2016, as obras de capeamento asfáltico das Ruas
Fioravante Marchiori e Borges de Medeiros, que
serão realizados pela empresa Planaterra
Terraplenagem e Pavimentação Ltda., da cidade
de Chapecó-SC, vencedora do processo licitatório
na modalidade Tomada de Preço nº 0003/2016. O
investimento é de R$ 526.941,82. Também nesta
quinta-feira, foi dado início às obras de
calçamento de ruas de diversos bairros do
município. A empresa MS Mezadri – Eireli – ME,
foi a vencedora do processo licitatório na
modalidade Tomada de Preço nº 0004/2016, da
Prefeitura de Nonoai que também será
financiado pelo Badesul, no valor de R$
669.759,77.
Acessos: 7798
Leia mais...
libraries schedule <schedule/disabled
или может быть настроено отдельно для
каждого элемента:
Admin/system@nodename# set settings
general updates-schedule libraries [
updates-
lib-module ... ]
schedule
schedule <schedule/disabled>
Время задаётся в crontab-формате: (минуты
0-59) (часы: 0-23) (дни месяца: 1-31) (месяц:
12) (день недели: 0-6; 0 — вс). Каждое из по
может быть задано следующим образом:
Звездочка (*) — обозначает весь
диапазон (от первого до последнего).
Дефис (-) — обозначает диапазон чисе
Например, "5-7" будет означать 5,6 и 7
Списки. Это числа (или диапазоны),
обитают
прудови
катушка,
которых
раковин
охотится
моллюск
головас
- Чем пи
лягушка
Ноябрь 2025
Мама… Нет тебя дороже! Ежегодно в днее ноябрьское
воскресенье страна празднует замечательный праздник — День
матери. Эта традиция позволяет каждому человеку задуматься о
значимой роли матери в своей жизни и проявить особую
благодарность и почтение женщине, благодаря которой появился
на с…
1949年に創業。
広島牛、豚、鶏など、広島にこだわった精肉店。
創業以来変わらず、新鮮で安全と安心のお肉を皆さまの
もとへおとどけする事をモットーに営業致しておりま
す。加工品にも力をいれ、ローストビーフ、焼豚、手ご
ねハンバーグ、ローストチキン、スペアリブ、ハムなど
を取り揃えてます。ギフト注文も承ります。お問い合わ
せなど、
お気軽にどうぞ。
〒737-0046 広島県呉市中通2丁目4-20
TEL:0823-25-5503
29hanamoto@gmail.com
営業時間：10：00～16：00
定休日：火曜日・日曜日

━━━━━━━━

* [The task] Look over the records above and say how many lines hold the word "schedule", giving the number alone.

* [Output] 4